The engineers and the cancer researchers realized that there was another piece missing: the high-end computational capacity to process the data. They reached out to the National Laboratory at Oak Ridge to provide the computing capability. This story reflects the strength of what we can accomplish together in this country as part of our responsibility to solve the problem of cancer.
We perform research, whether it involves a cancer center, a sophisticated platform of advanced technology, or a national laboratory doing very high-end computational development. We integrate this research in a way that will accelerate progress in biomedical research, as well as progress in eliminating suffering and death due to diseases like cancer. This new biomedical enterprise will position us and secure us even with regard to our national economic future.

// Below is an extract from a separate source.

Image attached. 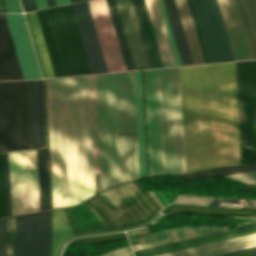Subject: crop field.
Here are the masks:
<instances>
[{"mask_svg":"<svg viewBox=\"0 0 256 256\" xmlns=\"http://www.w3.org/2000/svg\"><path fill=\"white\" fill-rule=\"evenodd\" d=\"M159 3H160V6H161V10H162V13H163V17H164V20H165L166 27H167V30H168V34H169V37H170L172 48H173V51H174V54H175L177 65L180 66L182 64H181V60H180L179 53H178V50H177V46H176V43H175V39H174V36H173V32H172V29H171V25H170V22H169V19H168V15H167V12H166L164 1L159 0Z\"/></svg>","mask_w":256,"mask_h":256,"instance_id":"b54c1fbb","label":"crop field"},{"mask_svg":"<svg viewBox=\"0 0 256 256\" xmlns=\"http://www.w3.org/2000/svg\"><path fill=\"white\" fill-rule=\"evenodd\" d=\"M112 254H113V256H131L130 250H129L128 246L122 247V248H118V249L112 251ZM101 256H112V255L109 252V253H106V254L101 255Z\"/></svg>","mask_w":256,"mask_h":256,"instance_id":"dbb93151","label":"crop field"},{"mask_svg":"<svg viewBox=\"0 0 256 256\" xmlns=\"http://www.w3.org/2000/svg\"><path fill=\"white\" fill-rule=\"evenodd\" d=\"M77 1H79V0H77Z\"/></svg>","mask_w":256,"mask_h":256,"instance_id":"0f1d7ab4","label":"crop field"},{"mask_svg":"<svg viewBox=\"0 0 256 256\" xmlns=\"http://www.w3.org/2000/svg\"><path fill=\"white\" fill-rule=\"evenodd\" d=\"M165 67L177 66L158 0H146Z\"/></svg>","mask_w":256,"mask_h":256,"instance_id":"a9b5d70f","label":"crop field"},{"mask_svg":"<svg viewBox=\"0 0 256 256\" xmlns=\"http://www.w3.org/2000/svg\"><path fill=\"white\" fill-rule=\"evenodd\" d=\"M150 175L164 174L158 69L144 71Z\"/></svg>","mask_w":256,"mask_h":256,"instance_id":"3316defc","label":"crop field"},{"mask_svg":"<svg viewBox=\"0 0 256 256\" xmlns=\"http://www.w3.org/2000/svg\"><path fill=\"white\" fill-rule=\"evenodd\" d=\"M29 148L27 81L0 82V152Z\"/></svg>","mask_w":256,"mask_h":256,"instance_id":"412701ff","label":"crop field"},{"mask_svg":"<svg viewBox=\"0 0 256 256\" xmlns=\"http://www.w3.org/2000/svg\"><path fill=\"white\" fill-rule=\"evenodd\" d=\"M129 48L134 69H145L147 63L142 50L134 18L128 0H114Z\"/></svg>","mask_w":256,"mask_h":256,"instance_id":"733c2abd","label":"crop field"},{"mask_svg":"<svg viewBox=\"0 0 256 256\" xmlns=\"http://www.w3.org/2000/svg\"><path fill=\"white\" fill-rule=\"evenodd\" d=\"M228 227H212V226H194V227H178L166 231L153 233L142 237L140 243L132 245L133 251L153 247L165 243H170L182 239L200 236L212 232L225 230Z\"/></svg>","mask_w":256,"mask_h":256,"instance_id":"4a817a6b","label":"crop field"},{"mask_svg":"<svg viewBox=\"0 0 256 256\" xmlns=\"http://www.w3.org/2000/svg\"><path fill=\"white\" fill-rule=\"evenodd\" d=\"M255 212L256 211L193 208V207H170V208L166 209L164 214L192 213V214H209V215L251 217Z\"/></svg>","mask_w":256,"mask_h":256,"instance_id":"028f5c9d","label":"crop field"},{"mask_svg":"<svg viewBox=\"0 0 256 256\" xmlns=\"http://www.w3.org/2000/svg\"><path fill=\"white\" fill-rule=\"evenodd\" d=\"M39 147L46 146L42 80L35 81Z\"/></svg>","mask_w":256,"mask_h":256,"instance_id":"0bd39190","label":"crop field"},{"mask_svg":"<svg viewBox=\"0 0 256 256\" xmlns=\"http://www.w3.org/2000/svg\"><path fill=\"white\" fill-rule=\"evenodd\" d=\"M47 2H48V6H49V7L56 6L54 0H47Z\"/></svg>","mask_w":256,"mask_h":256,"instance_id":"0765c3eb","label":"crop field"},{"mask_svg":"<svg viewBox=\"0 0 256 256\" xmlns=\"http://www.w3.org/2000/svg\"><path fill=\"white\" fill-rule=\"evenodd\" d=\"M243 147L256 151V60L238 62Z\"/></svg>","mask_w":256,"mask_h":256,"instance_id":"28ad6ade","label":"crop field"},{"mask_svg":"<svg viewBox=\"0 0 256 256\" xmlns=\"http://www.w3.org/2000/svg\"><path fill=\"white\" fill-rule=\"evenodd\" d=\"M24 79L41 78L23 15L5 14Z\"/></svg>","mask_w":256,"mask_h":256,"instance_id":"22f410ed","label":"crop field"},{"mask_svg":"<svg viewBox=\"0 0 256 256\" xmlns=\"http://www.w3.org/2000/svg\"><path fill=\"white\" fill-rule=\"evenodd\" d=\"M52 210L16 216L14 256H50Z\"/></svg>","mask_w":256,"mask_h":256,"instance_id":"5a996713","label":"crop field"},{"mask_svg":"<svg viewBox=\"0 0 256 256\" xmlns=\"http://www.w3.org/2000/svg\"><path fill=\"white\" fill-rule=\"evenodd\" d=\"M32 148L38 147L34 81H28Z\"/></svg>","mask_w":256,"mask_h":256,"instance_id":"b80d0937","label":"crop field"},{"mask_svg":"<svg viewBox=\"0 0 256 256\" xmlns=\"http://www.w3.org/2000/svg\"><path fill=\"white\" fill-rule=\"evenodd\" d=\"M55 1L57 6L70 3L69 0H55Z\"/></svg>","mask_w":256,"mask_h":256,"instance_id":"447ae74e","label":"crop field"},{"mask_svg":"<svg viewBox=\"0 0 256 256\" xmlns=\"http://www.w3.org/2000/svg\"><path fill=\"white\" fill-rule=\"evenodd\" d=\"M89 84H90L91 118H92V134H93L94 168H95V176H97V175H100V167H99L94 75L89 76ZM95 186H96V193L100 192L101 191L100 176L95 177Z\"/></svg>","mask_w":256,"mask_h":256,"instance_id":"120bbe31","label":"crop field"},{"mask_svg":"<svg viewBox=\"0 0 256 256\" xmlns=\"http://www.w3.org/2000/svg\"><path fill=\"white\" fill-rule=\"evenodd\" d=\"M251 203L254 205V207L256 208V201L250 200Z\"/></svg>","mask_w":256,"mask_h":256,"instance_id":"db79e9e6","label":"crop field"},{"mask_svg":"<svg viewBox=\"0 0 256 256\" xmlns=\"http://www.w3.org/2000/svg\"><path fill=\"white\" fill-rule=\"evenodd\" d=\"M140 177L147 175L141 71L134 72Z\"/></svg>","mask_w":256,"mask_h":256,"instance_id":"730fd06b","label":"crop field"},{"mask_svg":"<svg viewBox=\"0 0 256 256\" xmlns=\"http://www.w3.org/2000/svg\"><path fill=\"white\" fill-rule=\"evenodd\" d=\"M213 198L196 197V196H180L174 204L200 205L207 206Z\"/></svg>","mask_w":256,"mask_h":256,"instance_id":"5d738f31","label":"crop field"},{"mask_svg":"<svg viewBox=\"0 0 256 256\" xmlns=\"http://www.w3.org/2000/svg\"><path fill=\"white\" fill-rule=\"evenodd\" d=\"M12 215L23 213L20 151L9 153Z\"/></svg>","mask_w":256,"mask_h":256,"instance_id":"ae1a2a85","label":"crop field"},{"mask_svg":"<svg viewBox=\"0 0 256 256\" xmlns=\"http://www.w3.org/2000/svg\"><path fill=\"white\" fill-rule=\"evenodd\" d=\"M119 74V73H118ZM128 130H136L133 73L124 74ZM118 131H126L123 74L115 75ZM136 131L118 132L132 133ZM131 178L139 175L137 133L128 134ZM121 182L129 179L126 134L118 135ZM139 177V176H138ZM135 177V178H138ZM132 178V179H135ZM130 179V180H132Z\"/></svg>","mask_w":256,"mask_h":256,"instance_id":"e52e79f7","label":"crop field"},{"mask_svg":"<svg viewBox=\"0 0 256 256\" xmlns=\"http://www.w3.org/2000/svg\"><path fill=\"white\" fill-rule=\"evenodd\" d=\"M5 216H7V209H6L4 161H3V153H0V217H5Z\"/></svg>","mask_w":256,"mask_h":256,"instance_id":"03da06ac","label":"crop field"},{"mask_svg":"<svg viewBox=\"0 0 256 256\" xmlns=\"http://www.w3.org/2000/svg\"><path fill=\"white\" fill-rule=\"evenodd\" d=\"M35 1L38 9L48 7L46 0H35Z\"/></svg>","mask_w":256,"mask_h":256,"instance_id":"9d1cf04e","label":"crop field"},{"mask_svg":"<svg viewBox=\"0 0 256 256\" xmlns=\"http://www.w3.org/2000/svg\"><path fill=\"white\" fill-rule=\"evenodd\" d=\"M84 203L98 217L105 231L145 223L160 210L137 180L112 187Z\"/></svg>","mask_w":256,"mask_h":256,"instance_id":"34b2d1b8","label":"crop field"},{"mask_svg":"<svg viewBox=\"0 0 256 256\" xmlns=\"http://www.w3.org/2000/svg\"><path fill=\"white\" fill-rule=\"evenodd\" d=\"M46 11L65 75L92 73L72 5L69 4Z\"/></svg>","mask_w":256,"mask_h":256,"instance_id":"dd49c442","label":"crop field"},{"mask_svg":"<svg viewBox=\"0 0 256 256\" xmlns=\"http://www.w3.org/2000/svg\"><path fill=\"white\" fill-rule=\"evenodd\" d=\"M76 0H70V2L72 3V2H75Z\"/></svg>","mask_w":256,"mask_h":256,"instance_id":"78b8030e","label":"crop field"},{"mask_svg":"<svg viewBox=\"0 0 256 256\" xmlns=\"http://www.w3.org/2000/svg\"><path fill=\"white\" fill-rule=\"evenodd\" d=\"M124 238H126L124 232H120V233H112V234L78 238L76 240L71 241L68 244L70 246L75 244H94V243H103L107 241L124 239Z\"/></svg>","mask_w":256,"mask_h":256,"instance_id":"c21b1889","label":"crop field"},{"mask_svg":"<svg viewBox=\"0 0 256 256\" xmlns=\"http://www.w3.org/2000/svg\"><path fill=\"white\" fill-rule=\"evenodd\" d=\"M218 256H256V247L235 251L227 254H222Z\"/></svg>","mask_w":256,"mask_h":256,"instance_id":"1f2cbd36","label":"crop field"},{"mask_svg":"<svg viewBox=\"0 0 256 256\" xmlns=\"http://www.w3.org/2000/svg\"><path fill=\"white\" fill-rule=\"evenodd\" d=\"M27 15H28V19H29V22H30V25H31V29H32V32H33L35 43H36V46H37V49H38V53H39V56H40L42 67H43V70H44V73H45V77L46 78L54 77L52 69H51V65H50V62H49V58H48V55H47V51H46V48H45V45H44V41H43V38H42V34H41V31H40V27H39V24H38V20H37V17H36V13L33 12V13H29Z\"/></svg>","mask_w":256,"mask_h":256,"instance_id":"5866460e","label":"crop field"},{"mask_svg":"<svg viewBox=\"0 0 256 256\" xmlns=\"http://www.w3.org/2000/svg\"><path fill=\"white\" fill-rule=\"evenodd\" d=\"M235 60L253 59L236 0H218Z\"/></svg>","mask_w":256,"mask_h":256,"instance_id":"5142ce71","label":"crop field"},{"mask_svg":"<svg viewBox=\"0 0 256 256\" xmlns=\"http://www.w3.org/2000/svg\"><path fill=\"white\" fill-rule=\"evenodd\" d=\"M53 209L95 194L88 76L46 80Z\"/></svg>","mask_w":256,"mask_h":256,"instance_id":"ac0d7876","label":"crop field"},{"mask_svg":"<svg viewBox=\"0 0 256 256\" xmlns=\"http://www.w3.org/2000/svg\"><path fill=\"white\" fill-rule=\"evenodd\" d=\"M5 4L8 12H22L19 0H5ZM5 4L3 0H0V12H7Z\"/></svg>","mask_w":256,"mask_h":256,"instance_id":"73cf0c24","label":"crop field"},{"mask_svg":"<svg viewBox=\"0 0 256 256\" xmlns=\"http://www.w3.org/2000/svg\"><path fill=\"white\" fill-rule=\"evenodd\" d=\"M165 174L184 173L178 68L160 69Z\"/></svg>","mask_w":256,"mask_h":256,"instance_id":"f4fd0767","label":"crop field"},{"mask_svg":"<svg viewBox=\"0 0 256 256\" xmlns=\"http://www.w3.org/2000/svg\"><path fill=\"white\" fill-rule=\"evenodd\" d=\"M106 2H107V6H108V9H109V12H110V16H111V19H112V22H113L114 29H115V32H116V36H117V39H118V42H119V46H120V49H121V52H122V56H123V59H124V62H125L126 69L127 70H132L129 59H128V55H127V52H126V48H125V45H124V42H123V38H122V35H121V31H120V28H119V24H118V21H117V18H116V14H115V11H114L112 1L111 0H106Z\"/></svg>","mask_w":256,"mask_h":256,"instance_id":"c035e120","label":"crop field"},{"mask_svg":"<svg viewBox=\"0 0 256 256\" xmlns=\"http://www.w3.org/2000/svg\"><path fill=\"white\" fill-rule=\"evenodd\" d=\"M152 68L164 67L145 0H132Z\"/></svg>","mask_w":256,"mask_h":256,"instance_id":"00972430","label":"crop field"},{"mask_svg":"<svg viewBox=\"0 0 256 256\" xmlns=\"http://www.w3.org/2000/svg\"><path fill=\"white\" fill-rule=\"evenodd\" d=\"M253 246H256V234H251L160 256H213Z\"/></svg>","mask_w":256,"mask_h":256,"instance_id":"dafd665d","label":"crop field"},{"mask_svg":"<svg viewBox=\"0 0 256 256\" xmlns=\"http://www.w3.org/2000/svg\"><path fill=\"white\" fill-rule=\"evenodd\" d=\"M7 218L0 219V256L6 254Z\"/></svg>","mask_w":256,"mask_h":256,"instance_id":"25e5ab78","label":"crop field"},{"mask_svg":"<svg viewBox=\"0 0 256 256\" xmlns=\"http://www.w3.org/2000/svg\"><path fill=\"white\" fill-rule=\"evenodd\" d=\"M253 58L256 59V0H237Z\"/></svg>","mask_w":256,"mask_h":256,"instance_id":"bd1437ed","label":"crop field"},{"mask_svg":"<svg viewBox=\"0 0 256 256\" xmlns=\"http://www.w3.org/2000/svg\"><path fill=\"white\" fill-rule=\"evenodd\" d=\"M186 39L194 64L205 63L194 28L187 0H176Z\"/></svg>","mask_w":256,"mask_h":256,"instance_id":"eef30255","label":"crop field"},{"mask_svg":"<svg viewBox=\"0 0 256 256\" xmlns=\"http://www.w3.org/2000/svg\"><path fill=\"white\" fill-rule=\"evenodd\" d=\"M256 170V164L252 165H237V166H224V167H217L207 170H202L198 172L184 174V179H194L200 177H211V176H219V175H226L244 171Z\"/></svg>","mask_w":256,"mask_h":256,"instance_id":"e1f06a70","label":"crop field"},{"mask_svg":"<svg viewBox=\"0 0 256 256\" xmlns=\"http://www.w3.org/2000/svg\"><path fill=\"white\" fill-rule=\"evenodd\" d=\"M227 177H230L248 184L256 185V171L244 172V173H239L234 175H227Z\"/></svg>","mask_w":256,"mask_h":256,"instance_id":"425ffa30","label":"crop field"},{"mask_svg":"<svg viewBox=\"0 0 256 256\" xmlns=\"http://www.w3.org/2000/svg\"><path fill=\"white\" fill-rule=\"evenodd\" d=\"M71 236L64 209L53 210L51 256H55L59 244Z\"/></svg>","mask_w":256,"mask_h":256,"instance_id":"1d83c4d3","label":"crop field"},{"mask_svg":"<svg viewBox=\"0 0 256 256\" xmlns=\"http://www.w3.org/2000/svg\"><path fill=\"white\" fill-rule=\"evenodd\" d=\"M185 173L241 164L235 62L179 68Z\"/></svg>","mask_w":256,"mask_h":256,"instance_id":"8a807250","label":"crop field"},{"mask_svg":"<svg viewBox=\"0 0 256 256\" xmlns=\"http://www.w3.org/2000/svg\"><path fill=\"white\" fill-rule=\"evenodd\" d=\"M23 4L26 12L34 10L31 0H23Z\"/></svg>","mask_w":256,"mask_h":256,"instance_id":"1d79db26","label":"crop field"},{"mask_svg":"<svg viewBox=\"0 0 256 256\" xmlns=\"http://www.w3.org/2000/svg\"><path fill=\"white\" fill-rule=\"evenodd\" d=\"M32 2H33V5H34V9L36 10L37 8H36L35 1H34V0H32Z\"/></svg>","mask_w":256,"mask_h":256,"instance_id":"7b73153f","label":"crop field"},{"mask_svg":"<svg viewBox=\"0 0 256 256\" xmlns=\"http://www.w3.org/2000/svg\"><path fill=\"white\" fill-rule=\"evenodd\" d=\"M256 233V224L243 226L239 228L229 229L224 232L215 233L207 236L184 240L176 243L153 247L145 250L136 251L135 256H156L238 236Z\"/></svg>","mask_w":256,"mask_h":256,"instance_id":"d9b57169","label":"crop field"},{"mask_svg":"<svg viewBox=\"0 0 256 256\" xmlns=\"http://www.w3.org/2000/svg\"><path fill=\"white\" fill-rule=\"evenodd\" d=\"M183 65L193 64L175 0H164Z\"/></svg>","mask_w":256,"mask_h":256,"instance_id":"d3111659","label":"crop field"},{"mask_svg":"<svg viewBox=\"0 0 256 256\" xmlns=\"http://www.w3.org/2000/svg\"><path fill=\"white\" fill-rule=\"evenodd\" d=\"M14 228H15V216L8 218V230H7V255L13 256L14 252Z\"/></svg>","mask_w":256,"mask_h":256,"instance_id":"d23c7cc5","label":"crop field"},{"mask_svg":"<svg viewBox=\"0 0 256 256\" xmlns=\"http://www.w3.org/2000/svg\"><path fill=\"white\" fill-rule=\"evenodd\" d=\"M24 213L39 210L36 150L21 151Z\"/></svg>","mask_w":256,"mask_h":256,"instance_id":"bc2a9ffb","label":"crop field"},{"mask_svg":"<svg viewBox=\"0 0 256 256\" xmlns=\"http://www.w3.org/2000/svg\"><path fill=\"white\" fill-rule=\"evenodd\" d=\"M99 75H104V74H99ZM95 76H97V75H95ZM101 85H102V104H103V124H104V133H106V132H108V130H107V114H106V98H105L104 76H101ZM96 86H97V105H98L99 133H102L99 76L96 77ZM100 135H108V133H106V134H99V136ZM104 144H105L106 178H107V186H108V185H111L108 136H104ZM99 145H100L101 181H102V188H104L105 187V179L106 178L104 179V162H103L102 136L99 137ZM108 187H110V186H108ZM108 187H106V188H108Z\"/></svg>","mask_w":256,"mask_h":256,"instance_id":"4177f3b9","label":"crop field"},{"mask_svg":"<svg viewBox=\"0 0 256 256\" xmlns=\"http://www.w3.org/2000/svg\"><path fill=\"white\" fill-rule=\"evenodd\" d=\"M23 79L4 14H0V80Z\"/></svg>","mask_w":256,"mask_h":256,"instance_id":"214f88e0","label":"crop field"},{"mask_svg":"<svg viewBox=\"0 0 256 256\" xmlns=\"http://www.w3.org/2000/svg\"><path fill=\"white\" fill-rule=\"evenodd\" d=\"M5 160V176H6V192H7V208L8 216L11 215V205H10V184H9V163H8V153H4Z\"/></svg>","mask_w":256,"mask_h":256,"instance_id":"89e229c0","label":"crop field"},{"mask_svg":"<svg viewBox=\"0 0 256 256\" xmlns=\"http://www.w3.org/2000/svg\"><path fill=\"white\" fill-rule=\"evenodd\" d=\"M93 73L108 72L88 2L72 4Z\"/></svg>","mask_w":256,"mask_h":256,"instance_id":"cbeb9de0","label":"crop field"},{"mask_svg":"<svg viewBox=\"0 0 256 256\" xmlns=\"http://www.w3.org/2000/svg\"><path fill=\"white\" fill-rule=\"evenodd\" d=\"M129 1H130V5H131V8H132V11H133V15H134V18H135L137 29H138V32H139V36H140V39H141V43H142V46H143V49H144V53H145V56H146L148 67L151 68L149 60H148V56H147V53H146V50H145V46H144V43H143V39H142V36H141V32H140V29H139V25H138V22H137V18H136L135 12H134V8H133V5H132V1L131 0H129Z\"/></svg>","mask_w":256,"mask_h":256,"instance_id":"0fb4a251","label":"crop field"},{"mask_svg":"<svg viewBox=\"0 0 256 256\" xmlns=\"http://www.w3.org/2000/svg\"><path fill=\"white\" fill-rule=\"evenodd\" d=\"M36 13H37V17L39 20L42 34H43V38L46 44L52 69L54 72V76L55 77L65 76L62 65H61V61L58 55V51L55 45V41L52 35V31L49 25V21L46 15V11L43 10V11H38Z\"/></svg>","mask_w":256,"mask_h":256,"instance_id":"750c4746","label":"crop field"},{"mask_svg":"<svg viewBox=\"0 0 256 256\" xmlns=\"http://www.w3.org/2000/svg\"><path fill=\"white\" fill-rule=\"evenodd\" d=\"M88 2L108 71L126 70L105 0H90Z\"/></svg>","mask_w":256,"mask_h":256,"instance_id":"d1516ede","label":"crop field"},{"mask_svg":"<svg viewBox=\"0 0 256 256\" xmlns=\"http://www.w3.org/2000/svg\"><path fill=\"white\" fill-rule=\"evenodd\" d=\"M40 210L50 209L46 148L37 150Z\"/></svg>","mask_w":256,"mask_h":256,"instance_id":"d32e631a","label":"crop field"},{"mask_svg":"<svg viewBox=\"0 0 256 256\" xmlns=\"http://www.w3.org/2000/svg\"><path fill=\"white\" fill-rule=\"evenodd\" d=\"M208 63L234 60L216 0H190Z\"/></svg>","mask_w":256,"mask_h":256,"instance_id":"d8731c3e","label":"crop field"},{"mask_svg":"<svg viewBox=\"0 0 256 256\" xmlns=\"http://www.w3.org/2000/svg\"><path fill=\"white\" fill-rule=\"evenodd\" d=\"M112 186L120 183L113 74H105Z\"/></svg>","mask_w":256,"mask_h":256,"instance_id":"92a150f3","label":"crop field"}]
</instances>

Other places, such as China and Singapore, are making huge investments in emerging technologies, whether they are genomic, proteomic, nanotechnology, or information technology. But nowhere does a better opportunity exist to wed the development of technology to the application of technology other than in America. We can transform our healthcare delivery system into a distributive network that links those platforms and cancer centers with communities so that not only are they horizontally integrated with each other, but integrated through discovery, development, and treatment within each center. This new, integrated delivery system addresses many of the problems of access and the problem of healthcare disparity and will also help eliminate much of the waste that exists within our current healthcare system.
We have an old problem, but we certainly have fresh thinking and new opportunities to make what we once thought was impossible to now be possible. In 1971, the year that we made the commitment through the National Cancer Act, I began my career in oncology, having just come out of the Navy. I started as a urologic oncologist, taking care of young men with testicular cancer. In the 1970s, if a young man came in with testicular cancer that had metastasized to his lymph nodes, lungs, and brain, he had virtually no chance of being alive in six months.
In 1971, a young man was born in Texas by the name of Lance Armstrong. I had the privilege in July 2004, of standing at the finish line to watch him do what no other human being had ever done before-win the Tour de France for a sixth consecutive time. Despite the fact that in 1996 he developed testicular cancer with lymph nodes, lung, and brain metastasis, he is not only alive, but has now won the Tour de France for an unprecedented seventh consecutive time.
What we thought was impossible in 1971 is a reality today. What we think is impossible today-a world in which no one would suffer or die from cancer-can become a reality if we make it happen together.